Afgelopen week ging een bericht van ontwikkelaar Dylan McKay viral op Twitter. Hij had bij Facebook gegevens opgevraagd over contactpersonen op zijn telefoon. Facebook bleek al jarenlang alle metadata daarover op zijn servers te hebben staan. Paniek brak uit: gold dit behalve voor McKay voor álle Facebookgebruikers?
Het platform besloot zelf een factcheck te schrijven. Nee, is het korte antwoord op bovenstaande vraag, aldus Facebook. Sinds chatapplicatie Messenger in 2015 het licht zag voor smartphones, heeft Facebook voor het synchroniseren van je contacten expliciet toestemming nodig. Probleem is dat op de meeste Android-telefoons het installeren van een app onmogelijk is zonder het bestand permissie te geven tot alles waar het om vraagt.
Prettig is dat Facebook in zijn artikel een link heeft geplaatst om deze functie direct uit te schakelen. De contacten die Facebook eventueel heeft opgeslagen kun je ook laten verwijderen. Tot slot belooft Facebook dat deze data niet worden verkocht aan derde partijen, maar daar zullen een hoop mensen vermoedelijk hun twijfels over hebben.
De relatie tussen sociale media en politieke desinformatie
In navolging van First Draft News en het Reuters Institute for the Study of Journalism, komt nu ook de Amerikaanse Hewlett Foundation met een lijvig rapport over nepnieuws en desinformatie op de proppen. De auteurs kijken onder andere naar de veranderde kijk op sociale media (van revolutionair en uitermate handig tot nadelig en soms zelfs problematisch) en de opkomst van nepnieuwswebsites.

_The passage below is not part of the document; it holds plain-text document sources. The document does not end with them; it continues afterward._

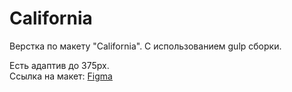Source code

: # California

Верстка по макету "California". С использованием gulp сборки.

Есть адаптив до 375px.  
Ссылка на макет: [Figma](https://www.figma.com/file/sxUpg7EtdWxR0GQSvalTlf/California?node-id=0%3A1)
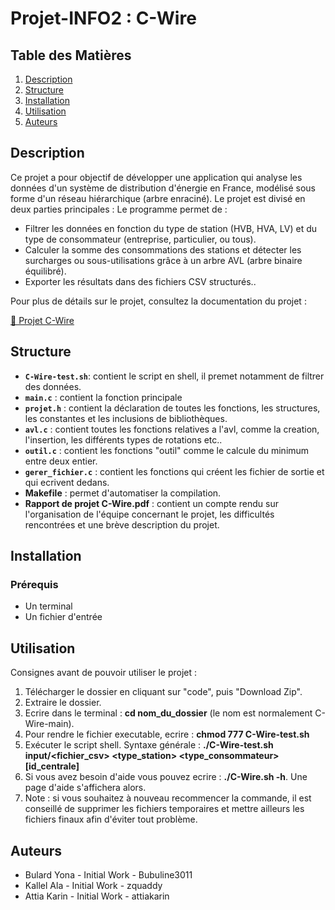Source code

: # Projet-INFO2 : C-Wire
## Table des Matières
1. [Description](#description)
2. [Structure](#structure)
3. [Installation](#installation)
4. [Utilisation](#utilisation)
6. [Auteurs](#auteurs)

## Description 

Ce projet a pour objectif de développer une application qui analyse les données d'un système de distribution d'énergie en France, modélisé sous forme d'un réseau hiérarchique (arbre enraciné). Le projet est divisé en deux parties principales :
Le programme permet de :
   - Filtrer les données en fonction du type de station (HVB, HVA, LV) et du type de consommateur (entreprise, particulier, ou tous).
   - Calculer la somme des consommations des stations et détecter les surcharges ou sous-utilisations grâce à un arbre AVL (arbre binaire équilibré).
   - Exporter les résultats dans des fichiers CSV structurés..

Pour plus de détails sur le projet, consultez la documentation du projet :

[📄 Projet C-Wire](Projet_C-Wire_preIng2_2024_2025-v1.4-1.pdf)


## Structure

- **`C-Wire-test.sh`**: contient le script en shell, il premet notamment de filtrer des données.
- **`main.c`** : contient la fonction principale
- **`projet.h`** : contient la déclaration de toutes les fonctions, les structures, les constantes et les inclusions de bibliothèques.
- **`avl.c`** : contient toutes les fonctions relatives a l'avl, comme la creation, l'insertion, les différents types de rotations etc..
- **`outil.c`** : contient les fonctions "outil" comme le calcule du minimum entre deux entier.
- **`gerer_fichier.c`** : contient les fonctions qui créent les fichier de sortie et qui ecrivent dedans.
- **Makefile** : permet d'automatiser la compilation.
- **Rapport de projet C-Wire.pdf** : contient un compte rendu sur l'organisation de l'équipe concernant le projet, les difficultés rencontrées et une brève description du projet.

## Installation 

### Prérequis 

- Un terminal
- Un fichier d'entrée

## Utilisation

Consignes avant de pouvoir utiliser le projet  : 
1. Télécharger le dossier en cliquant sur "code", puis "Download Zip".
2. Extraire le dossier.
3. Ecrire dans le terminal : **cd nom_du_dossier** (le nom est normalement C-Wire-main).
4. Pour rendre le fichier executable, ecrire : **chmod 777 C-Wire-test.sh**
5. Exécuter le script shell. Syntaxe générale : **./C-Wire-test.sh input/<fichier_csv> <type_station> <type_consommateur> [id_centrale]**
6. Si vous avez besoin d'aide vous pouvez ecrire : **./C-Wire.sh -h**. Une page d'aide s'affichera alors.
7. Note : si vous souhaitez à nouveau recommencer la commande, il est conseillé de supprimer les fichiers temporaires et mettre ailleurs les fichiers finaux afin d'éviter tout problème.
## Auteurs

- Bulard Yona - Initial Work - Bubuline3011
- Kallel Ala - Initial Work - zquaddy
- Attia Karin - Initial Work - attiakarin

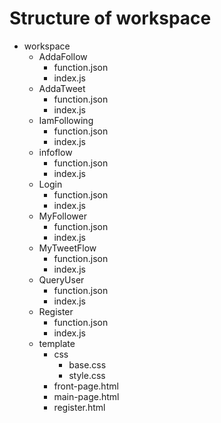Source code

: # Structure of workspace

- workspace
  - AddaFollow
    - function.json
    - index.js
  - AddaTweet
    - function.json
    - index.js
  - IamFollowing
    - function.json
    - index.js
  - infoflow
    - function.json
    - index.js
  - Login
    - function.json
    - index.js
  - MyFollower
    - function.json
    - index.js
  - MyTweetFlow
    - function.json
    - index.js
  - QueryUser
    - function.json
    - index.js
  - Register
    - function.json
    - index.js
  - template
    - css
      - base.css
      - style.css
    - front-page.html
    - main-page.html
    - register.html
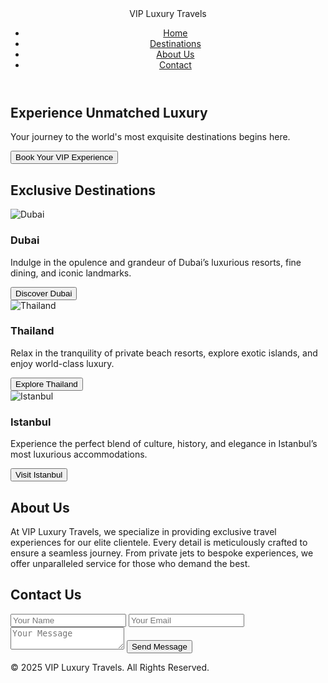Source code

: <!DOCTYPE html>
<html lang="en">
<head>
  <meta charset="UTF-8">
  <meta name="viewport" content="width=device-width, initial-scale=1.0">
  <title>Luxury Travel Agency</title>
  <link rel="stylesheet" href="styles.css">
  <link href="https://fonts.googleapis.com/css2?family=Roboto:wght@400;700&display=swap" rel="stylesheet">
</head>
<body>

  <!-- Header -->
  <header>
    <div class="logo">VIP Luxury Travels</div>
    <nav>
      <ul>
        <li><a href="#home">Home</a></li>
        <li><a href="#destinations">Destinations</a></li>
        <li><a href="#about">About Us</a></li>
        <li><a href="#contact">Contact</a></li>
      </ul>
    </nav>
  </header>

  <!-- Main Hero Section -->
  <section id="home" class="hero">
    <div class="hero-content">
      <h1>Experience Unmatched Luxury</h1>
      <p>Your journey to the world's most exquisite destinations begins here.</p>
      <button class="btn-primary">Book Your VIP Experience</button>
    </div>
  </section>

  <!-- Destinations Section -->
  <section id="destinations" class="destinations">
    <h2>Exclusive Destinations</h2>
    <div class="destination-cards">
      <div class="destination-card">
        <img src="dubai.jpg" alt="Dubai">
        <h3>Dubai</h3>
        <p>Indulge in the opulence and grandeur of Dubai’s luxurious resorts, fine dining, and iconic landmarks.</p>
        <button class="btn-secondary">Discover Dubai</button>
      </div>
      <div class="destination-card">
        <img src="thailand.jpg" alt="Thailand">
        <h3>Thailand</h3>
        <p>Relax in the tranquility of private beach resorts, explore exotic islands, and enjoy world-class luxury.</p>
        <button class="btn-secondary">Explore Thailand</button>
      </div>
      <div class="destination-card">
        <img src="istanbul.jpg" alt="Istanbul">
        <h3>Istanbul</h3>
        <p>Experience the perfect blend of culture, history, and elegance in Istanbul’s most luxurious accommodations.</p>
        <button class="btn-secondary">Visit Istanbul</button>
      </div>
    </div>
  </section>

  <!-- About Us Section -->
  <section id="about" class="about-us">
    <h2>About Us</h2>
    <p>At VIP Luxury Travels, we specialize in providing exclusive travel experiences for our elite clientele. Every detail is meticulously crafted to ensure a seamless journey. From private jets to bespoke experiences, we offer unparalleled service for those who demand the best.</p>
  </section>

  <!-- Contact Section -->
  <section id="contact" class="contact-us">
    <h2>Contact Us</h2>
    <form id="contactForm">
      <input type="text" id="name" placeholder="Your Name" required>
      <input type="email" id="email" placeholder="Your Email" required>
      <textarea id="message" placeholder="Your Message" required></textarea>
      <button type="submit" class="btn-primary">Send Message</button>
    </form>
  </section>

  <footer>
    <p>&copy; 2025 VIP Luxury Travels. All Rights Reserved.</p>
  </footer>

  <script src="script.js"></script>
</body>
</html>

Om beter onderzoek te kunnen doen, raden de onderzoekers Facebook, Google en Twitter aan om hun databanken open te stellen voor academici. Ook een archief met botnetwerken, ‘hyperpartijdige’ sites en audiovisueel nepnieuws, alsmede een methode om de verspreiding van online-onzin van minuut tot minuut bij te houden, vinden de auteurs een goed plan.
Lead Stories spoort hoaxes nu automatisch op
De mensen achter de website Lead Stories zijn gedreven in het opsporen en aankaarten van aantoonbare niet-kloppende verhalen op internet. Dat doen ze nu nog sneller dan voorheen, omdat het proces grotendeels geautomatiseerd is. In een handig artikel legt de Belgische onderzoeker Maarten Schenk uit hoe.

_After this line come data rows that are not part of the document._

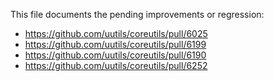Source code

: This file documents the pending improvements or regression:

* https://github.com/uutils/coreutils/pull/6025
* https://github.com/uutils/coreutils/pull/6199
* https://github.com/uutils/coreutils/pull/6190
* https://github.com/uutils/coreutils/pull/6252
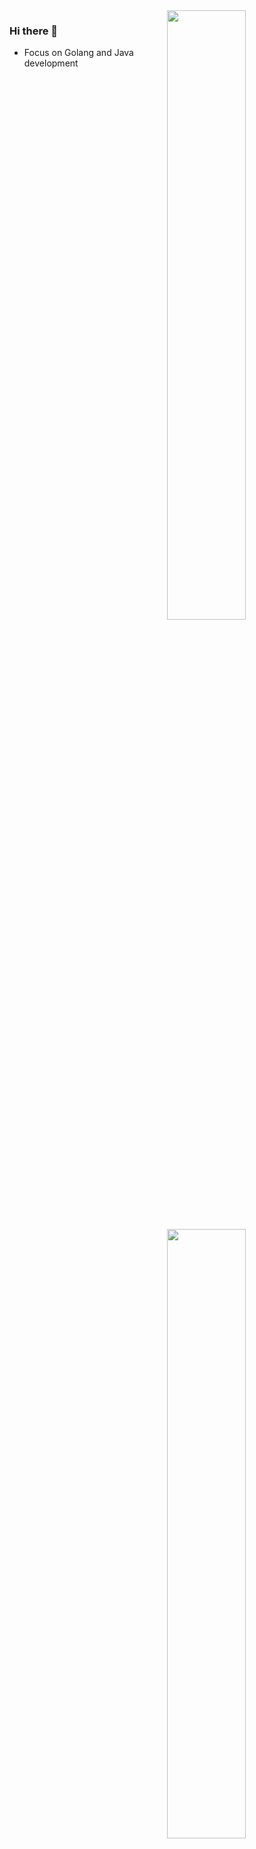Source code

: 

<!--
**liumingzhuo/liumingzhuo** is a ✨ _special_ ✨ repository because its `README.md` (this file) appears on your GitHub profile.

Here are some ideas to get you started:

- 🔭 I’m currently working on ...
- 🌱 I’m currently learning ...
- 👯 I’m looking to collaborate on ...
- 🤔 I’m looking for help with ...
- 💬 Ask me about ...
- 📫 How to reach me: ...
- 😄 Pronouns: ...
- ⚡ Fun fact: ...
-->





<img src="https://github-readme-stats.vercel.app/api?username=liumingzhuo&show_icons=true&theme=dracula&card_width=500" style="width:50%" align="right"/>
<img src="https://github-readme-stats.vercel.app/api/top-langs/?username=liumingzhuo&layout=compact&theme=dracula&card_width=445" style="width:50%" align="right" />

### Hi there 👋
- Focus on Golang and Java development
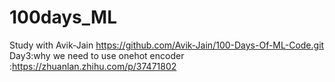 # 100days_ML
Study with Avik-Jain
https://github.com/Avik-Jain/100-Days-Of-ML-Code.git \
Day3:why we need to use onehot encoder :https://zhuanlan.zhihu.com/p/37471802
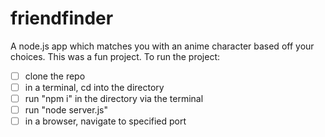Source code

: # friendfinder

A node.js app which matches you with an anime character based off your choices. This was a fun project. To run the project:
-  [ ] clone the repo
- [ ] in a terminal, cd into the directory
- [ ] run "npm i" in the directory via the terminal
- [ ] run "node server.js"
- [ ] in a browser, navigate to specified port
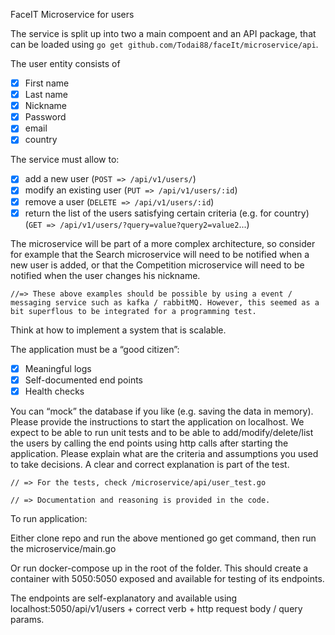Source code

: FaceIT Microservice for users

The service is split up into two a main compoent and an API package, that can be loaded using `go get github.com/Todai88/faceIt/microservice/api`. 

The user entity consists of
- [x] First name
- [x] Last name
- [x] Nickname
- [x] Password
- [x] email
- [x] country

The service must allow to:
- [x] add a new user (`POST => /api/v1/users/`)
- [x] modify an existing user (`PUT => /api/v1/users/:id`)
- [x] remove a user (`DELETE => /api/v1/users/:id`)
- [x] return the list of the users satisfying certain criteria (e.g. for country) (`GET => /api/v1/users/?query=value?query2=value2`...)

The microservice will be part of a more complex architecture, so consider for example that
the Search microservice will need to be notified when a new user is added, or that the
Competition microservice will need to be notified when the user changes his nickname.

`//=> These above examples should be possible by using a event / messaging service such as kafka / rabbitMQ. However, this seemed as a bit superflous to be integrated for a programming test.`

Think at how to implement a system that is scalable.

The application must be a “good citizen”:
-[x] Meaningful logs
-[x] Self-documented end points
-[x] Health checks

You can “mock” the database if you like (e.g. saving the data in memory).
Please provide the instructions to start the application on localhost.
We expect to be able to run unit tests and to be able to add/modify/delete/list the users by
calling the end points using http calls after starting the application.
Please explain what are the criteria and assumptions you used to take decisions. A clear
and correct explanation is part of the test.

`// => For the tests, check /microservice/api/user_test.go`

`// => Documentation and reasoning is provided in the code.`

To run application:

Either clone repo and run the above mentioned go get command, then run the microservice/main.go

Or run docker-compose up in the root of the folder. This should create a container with 5050:5050 exposed and available for testing of its endpoints.

The endpoints are self-explanatory and available using localhost:5050/api/v1/users + correct verb + http request body / query params.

Om nepverhalen op het spoor te komen, gebruikt Lead Stories de tool Trendolizer. Vervolgens maakt men meteen een archiefkopie van de betreffende hoax, zodat deze is terug te vinden als het stuk wordt verwijderd. Om onduidelijkheid te voorkomen, plakt de redactie daarna meteen een duidelijk woord op de originele header, zoals ‘HOAX’ of ‘FAKE NEWS’.
Blijft over het invullen van de alinea’s die aangeven waarom een verhaal onwaar is. Schenk stelt dat het automatiseren van bovenstaand proces ongeveer een kwartier per debunk scheelt. Des te meer tijd blijft er over om andere nonsens van het web te vegen.